The U.S. Food and Drug Administration has approved use of the pills for up to 10 weeks of pregnancy, and the World Health Organization says they are safe for up to 12 weeks, including for use at home. Jiménez and Cardona have given them to women as far along as 20 weeks, a practice they insist is safe. 

After a local congressmen sought to prosecute Jiménez for promoting abortions in September 2020, the activists installed cameras outside their house.

“I fear the authorities more than anyone else,” Cardona said. But the city, one of the most affluent in Mexico, is also increasingly dangerous for women. At least 10 girls and women have gone missing in the metropolitan area since April, causing an outcry throughout Mexico and a palpable sense of panic within the city.

Not a day goes by that the activists don't receive calls from people desperate for abortions—young girls, migrants trying to reach the U.S., transgender men. Even the prosecutor’s office has sent women seeking abortions to them, Cardona said. The women ask for a $10 donation for the pills. Jiménez estimates that she accompanies no fewer than 100 people a month going through abortions, by text, video, and in person.

For Fernanda, the nursing student from Texas, seeking help in Mexico was a last resort. When she arrived at the abortion clinic in San Antonio, a crowd of anti-abortion protesters harassed people coming in and out, she said. She had problems opening the door to the clinic and they yelled it was closed and she should “keep the baby and go home.” 
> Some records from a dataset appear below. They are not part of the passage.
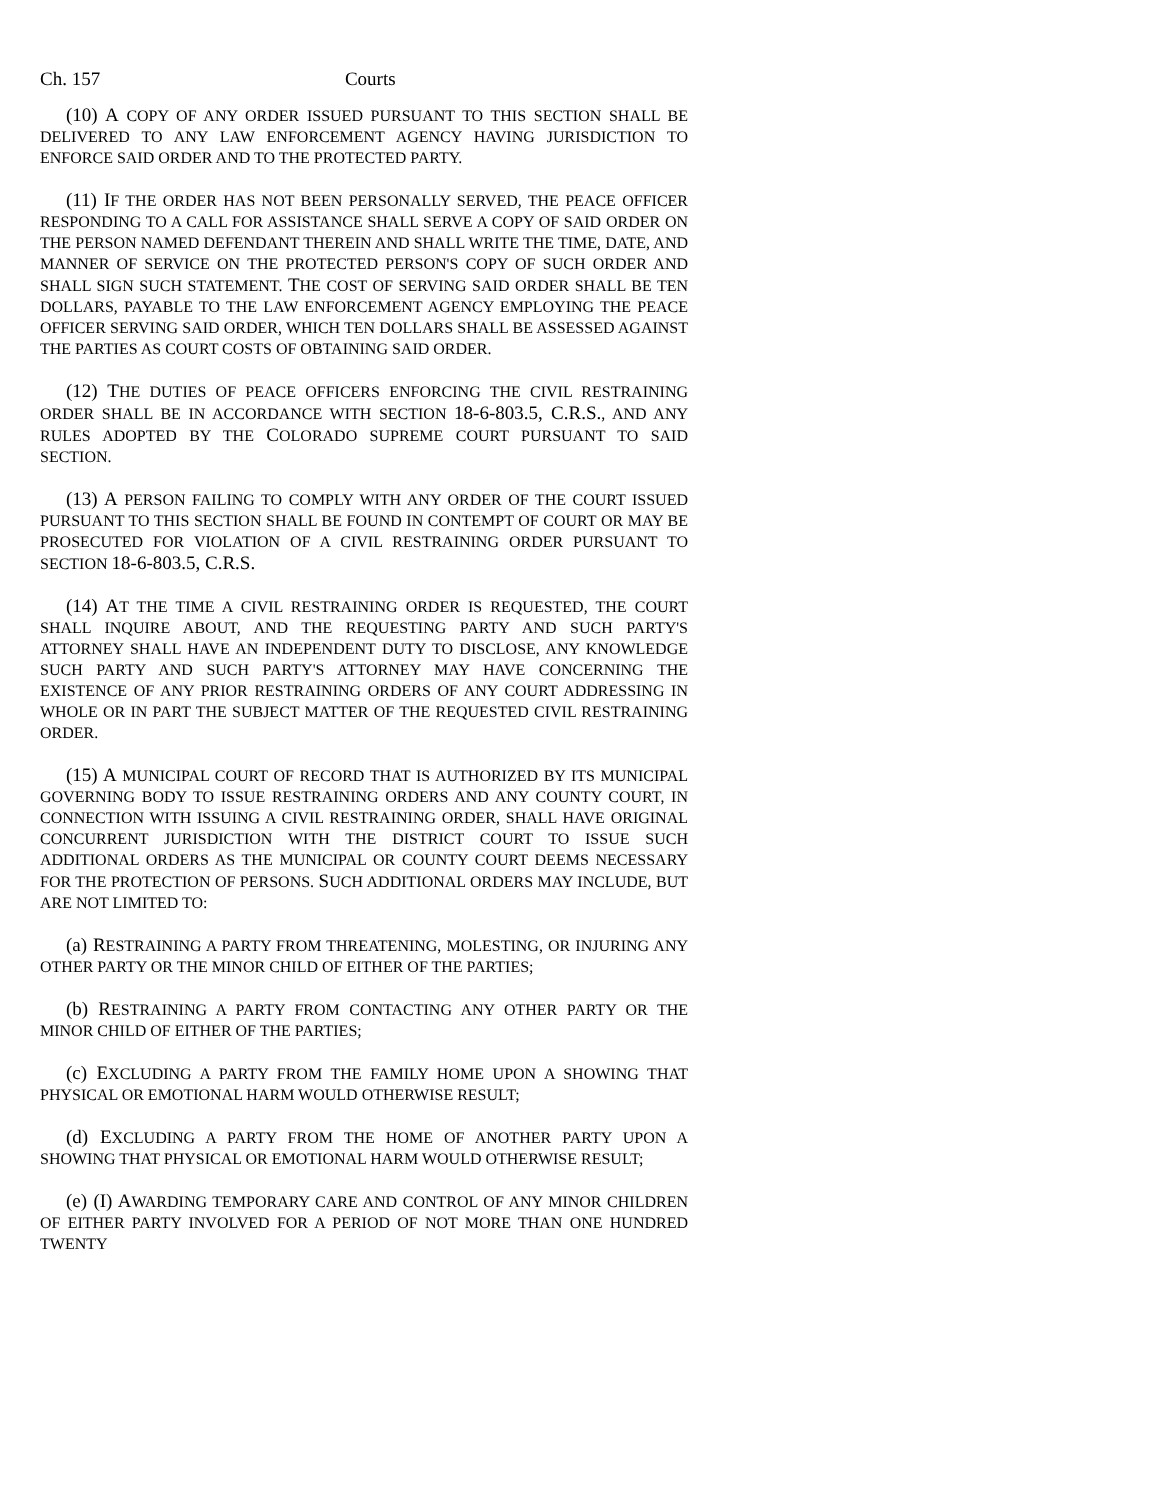Ch. 157 Courts
(10) A COPY OF ANY ORDER ISSUED PURSUANT TO THIS SECTION SHALL BE DELIVERED TO ANY LAW ENFORCEMENT AGENCY HAVING JURISDICTION TO ENFORCE SAID ORDER AND TO THE PROTECTED PARTY.
(11) IF THE ORDER HAS NOT BEEN PERSONALLY SERVED, THE PEACE OFFICER RESPONDING TO A CALL FOR ASSISTANCE SHALL SERVE A COPY OF SAID ORDER ON THE PERSON NAMED DEFENDANT THEREIN AND SHALL WRITE THE TIME, DATE, AND MANNER OF SERVICE ON THE PROTECTED PERSON'S COPY OF SUCH ORDER AND SHALL SIGN SUCH STATEMENT. THE COST OF SERVING SAID ORDER SHALL BE TEN DOLLARS, PAYABLE TO THE LAW ENFORCEMENT AGENCY EMPLOYING THE PEACE OFFICER SERVING SAID ORDER, WHICH TEN DOLLARS SHALL BE ASSESSED AGAINST THE PARTIES AS COURT COSTS OF OBTAINING SAID ORDER.
(12) THE DUTIES OF PEACE OFFICERS ENFORCING THE CIVIL RESTRAINING ORDER SHALL BE IN ACCORDANCE WITH SECTION 18-6-803.5, C.R.S., AND ANY RULES ADOPTED BY THE COLORADO SUPREME COURT PURSUANT TO SAID SECTION.
(13) A PERSON FAILING TO COMPLY WITH ANY ORDER OF THE COURT ISSUED PURSUANT TO THIS SECTION SHALL BE FOUND IN CONTEMPT OF COURT OR MAY BE PROSECUTED FOR VIOLATION OF A CIVIL RESTRAINING ORDER PURSUANT TO SECTION 18-6-803.5, C.R.S.
(14) AT THE TIME A CIVIL RESTRAINING ORDER IS REQUESTED, THE COURT SHALL INQUIRE ABOUT, AND THE REQUESTING PARTY AND SUCH PARTY'S ATTORNEY SHALL HAVE AN INDEPENDENT DUTY TO DISCLOSE, ANY KNOWLEDGE SUCH PARTY AND SUCH PARTY'S ATTORNEY MAY HAVE CONCERNING THE EXISTENCE OF ANY PRIOR RESTRAINING ORDERS OF ANY COURT ADDRESSING IN WHOLE OR IN PART THE SUBJECT MATTER OF THE REQUESTED CIVIL RESTRAINING ORDER.
(15) A MUNICIPAL COURT OF RECORD THAT IS AUTHORIZED BY ITS MUNICIPAL GOVERNING BODY TO ISSUE RESTRAINING ORDERS AND ANY COUNTY COURT, IN CONNECTION WITH ISSUING A CIVIL RESTRAINING ORDER, SHALL HAVE ORIGINAL CONCURRENT JURISDICTION WITH THE DISTRICT COURT TO ISSUE SUCH ADDITIONAL ORDERS AS THE MUNICIPAL OR COUNTY COURT DEEMS NECESSARY FOR THE PROTECTION OF PERSONS. SUCH ADDITIONAL ORDERS MAY INCLUDE, BUT ARE NOT LIMITED TO:
(a) RESTRAINING A PARTY FROM THREATENING, MOLESTING, OR INJURING ANY OTHER PARTY OR THE MINOR CHILD OF EITHER OF THE PARTIES;
(b) RESTRAINING A PARTY FROM CONTACTING ANY OTHER PARTY OR THE MINOR CHILD OF EITHER OF THE PARTIES;
(c) EXCLUDING A PARTY FROM THE FAMILY HOME UPON A SHOWING THAT PHYSICAL OR EMOTIONAL HARM WOULD OTHERWISE RESULT;
(d) EXCLUDING A PARTY FROM THE HOME OF ANOTHER PARTY UPON A SHOWING THAT PHYSICAL OR EMOTIONAL HARM WOULD OTHERWISE RESULT;
(e) (I) AWARDING TEMPORARY CARE AND CONTROL OF ANY MINOR CHILDREN OF EITHER PARTY INVOLVED FOR A PERIOD OF NOT MORE THAN ONE HUNDRED TWENTY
Six weeks after the abortion, Fernanda has no regrets. She begins classes in August, and she’s not ready to be a mom, she said. She wants to see a doctor—she’s still spotting from the abortion and wants to make sure everything is OK.

But she’s holding off. 

“I’m scared they will know,” she said. “And that I will get in trouble.”

Correction: This story originally said that the Texas law banning abortion as early as six weeks into pregnancy went into effect in February. It went into effect in September. We regret the error.